Indeed, some analysts stress that PayPal should be treated with a greater degree of understanding. "They're defining a new way of doing something," says Jupiter's Van Dyke. "They're doing a lot of positive things for online payments. You can't remove the factor of trial and error; there's no way that any company could move online payments ahead without angering customers."

Even the occasional digital currency veteran agrees, and sympathizes with PayPal's plight. Take Jim McCoy. A former DigiCash enthusiast and the founder of Mojo Nation -- a peer-to-peer service that uses digital currency as payment for downloads -- McCoy has been evaluating and working with digital payment for almost a decade. He argues that PayPal must use aggressive anti-fraud tactics. "From a business perspective, it's the only way they could have gone," he says. "They're trying to become the standard for open market, person-to-person transactions but now that they're bigger, they're going to run into the same problems as larger institutions.
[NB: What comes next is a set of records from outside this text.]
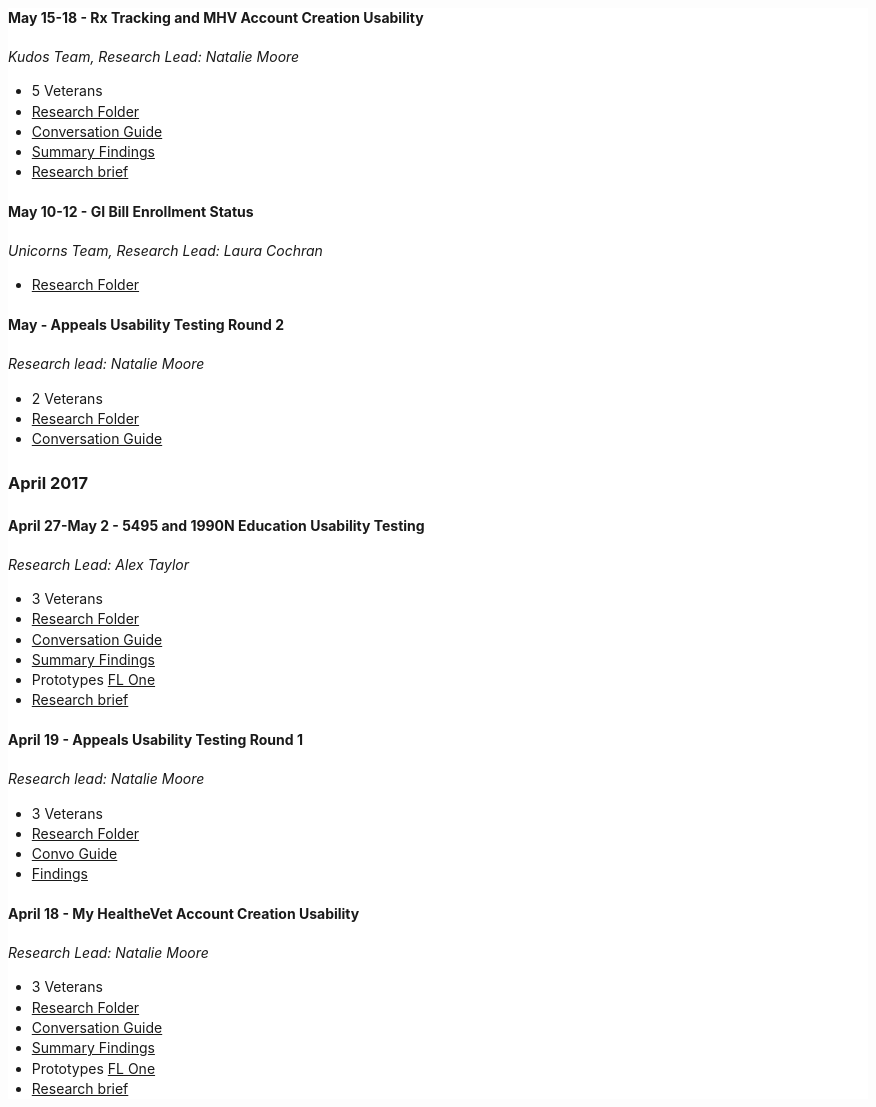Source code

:#### May 15-18 - Rx Tracking and MHV Account Creation Usability
*Kudos Team, Research Lead: Natalie Moore*
- 5 Veterans
- [Research Folder](https://github.com/department-of-veterans-affairs/vets.gov-team/tree/master/Products/MHV%20Account%20Creation/Research)
- [Conversation Guide](https://github.com/department-of-veterans-affairs/vets.gov-team/blob/master/Products/MHV%20Account%20Creation/Research/Conversationguide2.md)
- [Summary Findings](https://github.com/department-of-veterans-affairs/vets.gov-team/blob/master/Products/MHV%20Account%20Creation/Research/Research%20Findings2.md)
- [Research brief](https://github.com/department-of-veterans-affairs/vets.gov-research/issues/147)

#### May 10-12 - GI Bill Enrollment Status
*Unicorns Team, Research Lead: Laura Cochran*
- [Research Folder](https://github.com/department-of-veterans-affairs/vets.gov-team/tree/master/Products/Education/Post-911%20GI%20Bill%20Statement%20of%20Benefits/research)

#### May - Appeals Usability Testing Round 2
*Research lead: Natalie Moore*
- 2 Veterans
- [Research Folder](https://github.com/department-of-veterans-affairs/vets.gov-team/tree/master/Products/Global/Appeals%20Status/Research)
- [Conversation Guide](https://github.com/department-of-veterans-affairs/vets.gov-team/blob/master/Products/Global/Appeals%20Status/Research/ConversationGuide2_4-17-17.md)

### April 2017

#### April 27-May 2 - 5495 and 1990N Education Usability Testing
*Research Lead: Alex Taylor*
- 3 Veterans
- [Research Folder](https://github.com/department-of-veterans-affairs/vets.gov-team/tree/master/Products/Education/Education%20Benefits%20Apps/1990N/research)
- [Conversation Guide]()
- [Summary Findings]()
- Prototypes [FL One]()
- [Research brief]()

#### April 19 - Appeals Usability Testing Round 1
*Research lead: Natalie Moore*
- 3 Veterans
- [Research Folder](https://github.com/department-of-veterans-affairs/vets.gov-team/tree/master/Products/Global/Appeals%20Status/Research)
- [Convo Guide](https://github.com/department-of-veterans-affairs/vets.gov-team/blob/master/Products/Global/Appeals%20Status/Research/ConverstationGuide1.md)
- [Findings](https://github.com/department-of-veterans-affairs/vets.gov-team/blob/master/Products/Global/Appeals%20Status/Research/ResearchFindings.md)

#### April 18 - My HealtheVet Account Creation Usability
*Research Lead: Natalie Moore*
- 3 Veterans
- [Research Folder](https://github.com/department-of-veterans-affairs/vets.gov-team/tree/master/Products/MHV%20Account%20Creation/Research)
- [Conversation Guide](https://github.com/department-of-veterans-affairs/vets.gov-team/blob/master/Products/MHV%20Account%20Creation/Research/ConversationGuide_4-17-17.md)
- [Summary Findings](https://github.com/department-of-veterans-affairs/vets.gov-team/blob/master/Products/MHV%20Account%20Creation/Research/ResearchFindings.md)
- Prototypes [FL One]()
- [Research brief]()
The larger you get, the more people you're going to have who are trying to cheat the system."

Plus, McCoy adds, PayPal actually has a financial incentive to ignore its customers, to act swiftly and without discussion. "Customer support costs will eat you alive," he says. They pose the greatest threat to any bottom line so "the less you have to get involved in customer disputes, the better off you are," he says.

Still, what if what's good for business also damages PayPal's chances for survival? Thiel believes that the vast majority of the people whose accounts have been closed or back-charged deserve some of the blame for taking money from "sketchy" customers. Thiel noted that one of the companies that Stoney Brody purchased gold from was e-Gold, an offshore company based in the Caribbean that had been a favorite target of the previous summer's gangsters, many of whom attempted to launder funds by buying e-Gold gold certificates.

"While I doubt this person [Brody] is engaged with the Russian mafia, I don't think [he and other e-Gold merchants] are totally innocent either," Thiel says. "They certainly know that much of the money they're receiving is from suspicious sources."

Brody denies any such knowledge. He still believes PayPal is in the wrong. More to the point, he's spreading his criticisms as vigorously as he can, raising the question of whether the same viral marketing that made PayPal a success could eventually be its undoing. Could he and other critics topple PayPal? Could perceived injustices -- which PayPal defends as necessary -- become the cause célèbre for public abandonment of the service?